Arnold Wesker F.R.S.L was knighted in 2006 for 'services to drama'. He has written over forty-three plays, two opera libretti, various mechanical adaptations; four volumes of short stories, a children's book, and a novel; two volumes of essays, an autobiography, a diary,and a book on journalism; and recently his first volume of poetry.

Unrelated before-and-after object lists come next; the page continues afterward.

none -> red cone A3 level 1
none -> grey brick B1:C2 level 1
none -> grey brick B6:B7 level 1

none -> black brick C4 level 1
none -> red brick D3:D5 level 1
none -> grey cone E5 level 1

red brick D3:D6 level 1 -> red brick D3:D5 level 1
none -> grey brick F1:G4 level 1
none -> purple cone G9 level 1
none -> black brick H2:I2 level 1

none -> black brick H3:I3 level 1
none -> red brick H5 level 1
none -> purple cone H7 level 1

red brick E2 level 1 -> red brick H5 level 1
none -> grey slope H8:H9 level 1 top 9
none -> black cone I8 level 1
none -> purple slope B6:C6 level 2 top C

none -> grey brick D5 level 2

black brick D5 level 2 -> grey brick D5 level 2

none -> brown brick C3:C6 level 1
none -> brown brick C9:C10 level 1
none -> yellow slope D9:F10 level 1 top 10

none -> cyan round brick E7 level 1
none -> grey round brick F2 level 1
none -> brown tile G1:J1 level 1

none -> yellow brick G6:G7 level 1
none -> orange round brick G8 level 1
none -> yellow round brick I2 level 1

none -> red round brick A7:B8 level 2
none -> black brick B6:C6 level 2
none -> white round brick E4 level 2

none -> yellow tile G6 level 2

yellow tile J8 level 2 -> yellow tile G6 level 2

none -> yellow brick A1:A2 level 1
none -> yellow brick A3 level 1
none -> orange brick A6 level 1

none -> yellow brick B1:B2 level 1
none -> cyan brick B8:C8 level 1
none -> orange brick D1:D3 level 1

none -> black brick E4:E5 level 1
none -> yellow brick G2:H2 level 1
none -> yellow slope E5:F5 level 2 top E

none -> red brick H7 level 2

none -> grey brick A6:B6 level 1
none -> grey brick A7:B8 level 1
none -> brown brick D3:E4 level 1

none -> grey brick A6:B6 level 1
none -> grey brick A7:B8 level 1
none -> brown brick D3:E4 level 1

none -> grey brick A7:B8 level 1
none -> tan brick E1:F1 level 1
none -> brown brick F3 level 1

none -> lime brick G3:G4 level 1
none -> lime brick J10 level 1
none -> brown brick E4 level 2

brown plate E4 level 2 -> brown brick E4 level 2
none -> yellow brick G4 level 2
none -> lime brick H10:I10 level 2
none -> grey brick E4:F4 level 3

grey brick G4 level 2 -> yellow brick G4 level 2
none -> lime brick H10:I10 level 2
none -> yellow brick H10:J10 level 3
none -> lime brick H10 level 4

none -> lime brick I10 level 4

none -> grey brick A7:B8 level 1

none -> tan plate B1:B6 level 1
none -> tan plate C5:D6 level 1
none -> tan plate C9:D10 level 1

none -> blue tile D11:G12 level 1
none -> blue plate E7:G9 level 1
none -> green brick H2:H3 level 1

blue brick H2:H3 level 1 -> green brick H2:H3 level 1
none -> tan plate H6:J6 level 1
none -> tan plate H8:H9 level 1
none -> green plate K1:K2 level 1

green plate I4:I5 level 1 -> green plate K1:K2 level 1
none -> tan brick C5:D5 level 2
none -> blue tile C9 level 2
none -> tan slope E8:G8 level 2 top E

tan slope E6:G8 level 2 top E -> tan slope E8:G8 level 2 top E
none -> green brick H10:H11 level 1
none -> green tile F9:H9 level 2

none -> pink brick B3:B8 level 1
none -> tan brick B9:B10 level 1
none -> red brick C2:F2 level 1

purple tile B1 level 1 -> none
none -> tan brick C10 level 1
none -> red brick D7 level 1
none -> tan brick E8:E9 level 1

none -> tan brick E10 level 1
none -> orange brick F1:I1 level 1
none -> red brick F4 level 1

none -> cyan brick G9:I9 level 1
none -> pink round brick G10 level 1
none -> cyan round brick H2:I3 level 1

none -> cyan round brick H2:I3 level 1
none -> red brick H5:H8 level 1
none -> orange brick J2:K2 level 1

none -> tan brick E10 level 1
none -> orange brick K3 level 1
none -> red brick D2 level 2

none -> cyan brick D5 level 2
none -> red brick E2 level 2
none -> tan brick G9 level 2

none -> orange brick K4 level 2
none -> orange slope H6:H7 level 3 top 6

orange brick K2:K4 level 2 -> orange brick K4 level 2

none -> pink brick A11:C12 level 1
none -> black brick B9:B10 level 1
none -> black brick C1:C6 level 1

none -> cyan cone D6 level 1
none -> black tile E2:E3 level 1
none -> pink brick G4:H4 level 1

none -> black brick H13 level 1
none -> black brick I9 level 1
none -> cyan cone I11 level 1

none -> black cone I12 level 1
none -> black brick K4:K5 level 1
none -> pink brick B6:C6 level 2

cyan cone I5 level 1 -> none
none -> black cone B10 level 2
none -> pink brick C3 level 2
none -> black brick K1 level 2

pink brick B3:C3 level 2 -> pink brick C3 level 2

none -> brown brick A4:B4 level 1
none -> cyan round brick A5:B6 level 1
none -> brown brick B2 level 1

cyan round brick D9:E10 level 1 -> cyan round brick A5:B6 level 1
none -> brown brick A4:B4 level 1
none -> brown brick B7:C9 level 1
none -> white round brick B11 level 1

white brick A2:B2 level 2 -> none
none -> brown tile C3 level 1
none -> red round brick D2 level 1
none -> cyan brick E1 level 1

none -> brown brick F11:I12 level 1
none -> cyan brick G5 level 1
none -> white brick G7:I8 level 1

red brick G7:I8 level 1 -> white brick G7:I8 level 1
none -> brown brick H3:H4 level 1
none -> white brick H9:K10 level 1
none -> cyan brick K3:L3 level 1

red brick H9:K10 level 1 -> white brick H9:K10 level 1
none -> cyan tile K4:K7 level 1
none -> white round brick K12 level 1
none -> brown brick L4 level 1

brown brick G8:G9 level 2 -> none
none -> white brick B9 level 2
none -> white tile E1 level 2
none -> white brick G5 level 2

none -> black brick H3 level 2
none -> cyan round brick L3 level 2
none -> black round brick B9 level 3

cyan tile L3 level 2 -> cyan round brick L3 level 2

His plays have been produced in cities from Rio de Janeiro to Tokyo, from Paris to Moscow, from Montreal to Zurich, and The Kitchen - his most performed play has been performed yearly somewhere or other around the world for the last fifty years, and recently was revived by The National Theatre in 2011. Arnold Wesker was the recently featured in the Guardian ahead of revivals of his plays Chicken Soup With Barley (The Royal Court) and The Kitchen (The National Theatre): Guardian interview | Arnold Wesker



In The Friends (1970), Esther is diagnosed with leukaemia, causing her friends to reassess their working-class identity, their imagined achievements as well as their own mortality. Bluey (1993) is a play about repressed memory resurfacing and three imagined futures that the protagonist cannot muster the courage to confront. In Men Die Women Survive (1990) a trio of estranged wives gather around the dinner table. As they conduct a post-mortem on their failed relationships a tale of betrayal and revenge emerges. Telling the story of a 44-year-old actress Gertie and her influence on Sam, a black teenager working as a car-park attendant, Wild Spring (1992) explores acting as a metaphor for the false images of ourselves with which we fall in love.